What is happening to the commodity markets and food prices?
There have been some curious market interventions. Subsidies to produce bio-fuels in the US have diverted corn production to oils. There are some very peculiar goings on in commodity markets. The root of the problem is misguided government interventions.
The yuan is appreciating; Singapore, for instance, is pursuing a strong currency policy to combat inflation. What are the implications amid the current slowdown?
Depreciation of the US dollar is serving to offset recessionary pressures in the US. That is welcome. Massive deflationary effect from the housing market is flowing to consumer spending. But you got some offset in the form of American manufacturing. US cars are being exported, for a change, after a long time. And the rest of the world should not seek to resist.
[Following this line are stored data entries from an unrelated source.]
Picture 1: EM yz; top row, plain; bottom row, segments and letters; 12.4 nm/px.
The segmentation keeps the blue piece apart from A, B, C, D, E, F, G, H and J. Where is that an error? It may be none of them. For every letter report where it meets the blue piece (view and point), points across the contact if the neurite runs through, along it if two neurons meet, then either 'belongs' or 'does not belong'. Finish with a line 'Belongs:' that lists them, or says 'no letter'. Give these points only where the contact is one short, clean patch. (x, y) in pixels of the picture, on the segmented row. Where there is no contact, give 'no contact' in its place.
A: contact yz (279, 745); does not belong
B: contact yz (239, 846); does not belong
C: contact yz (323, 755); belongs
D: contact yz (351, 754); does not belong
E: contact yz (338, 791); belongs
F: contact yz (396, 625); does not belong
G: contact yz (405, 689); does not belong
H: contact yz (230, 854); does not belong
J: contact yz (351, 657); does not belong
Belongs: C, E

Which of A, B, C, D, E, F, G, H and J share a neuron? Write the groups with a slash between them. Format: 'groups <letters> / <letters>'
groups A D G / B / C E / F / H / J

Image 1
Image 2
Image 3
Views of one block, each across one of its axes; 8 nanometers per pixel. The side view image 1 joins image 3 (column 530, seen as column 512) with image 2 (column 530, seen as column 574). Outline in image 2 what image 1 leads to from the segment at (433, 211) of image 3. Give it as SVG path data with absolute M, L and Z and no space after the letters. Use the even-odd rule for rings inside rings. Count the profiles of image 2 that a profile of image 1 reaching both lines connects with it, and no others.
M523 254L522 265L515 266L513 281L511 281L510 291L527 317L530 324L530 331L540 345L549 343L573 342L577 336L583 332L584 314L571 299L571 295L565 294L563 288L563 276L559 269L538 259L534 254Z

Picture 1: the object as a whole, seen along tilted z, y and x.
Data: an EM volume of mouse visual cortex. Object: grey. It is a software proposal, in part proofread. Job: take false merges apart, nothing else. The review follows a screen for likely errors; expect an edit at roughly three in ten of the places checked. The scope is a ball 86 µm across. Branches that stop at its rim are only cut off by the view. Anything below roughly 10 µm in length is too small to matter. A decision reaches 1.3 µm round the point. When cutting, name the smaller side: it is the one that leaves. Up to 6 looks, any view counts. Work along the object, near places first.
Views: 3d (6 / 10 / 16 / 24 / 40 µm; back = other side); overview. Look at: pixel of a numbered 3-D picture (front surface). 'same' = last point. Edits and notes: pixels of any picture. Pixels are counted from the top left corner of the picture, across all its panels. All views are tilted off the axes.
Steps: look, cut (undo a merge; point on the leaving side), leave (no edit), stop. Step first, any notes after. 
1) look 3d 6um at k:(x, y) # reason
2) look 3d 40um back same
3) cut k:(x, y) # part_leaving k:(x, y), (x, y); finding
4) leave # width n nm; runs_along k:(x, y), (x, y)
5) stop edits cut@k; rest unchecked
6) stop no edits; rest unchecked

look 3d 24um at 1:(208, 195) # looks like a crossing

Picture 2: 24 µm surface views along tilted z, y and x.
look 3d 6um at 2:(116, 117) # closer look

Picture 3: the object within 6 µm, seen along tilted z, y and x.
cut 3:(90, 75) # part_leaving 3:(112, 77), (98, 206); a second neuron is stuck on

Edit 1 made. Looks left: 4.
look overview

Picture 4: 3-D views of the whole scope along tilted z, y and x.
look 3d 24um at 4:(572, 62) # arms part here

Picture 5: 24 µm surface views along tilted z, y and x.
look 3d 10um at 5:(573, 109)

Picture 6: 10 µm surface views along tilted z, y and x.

That would perpetuate global imbalances.
Since last year or so the Chinese have been behaving statesman-like. It's no coincidence that the renminbi started moving when Americans stopped shouting about it. All this is generally beneficial. Any sharp currency movements, however, will cause casualties. But generally the movements have been quite positive. Of course one has to watch the inflationary consequences of these moves. But given the economy is slowing globally, inflation should not be a worry. Manufacturers will get a nasty surprise if they tend to raise prices now.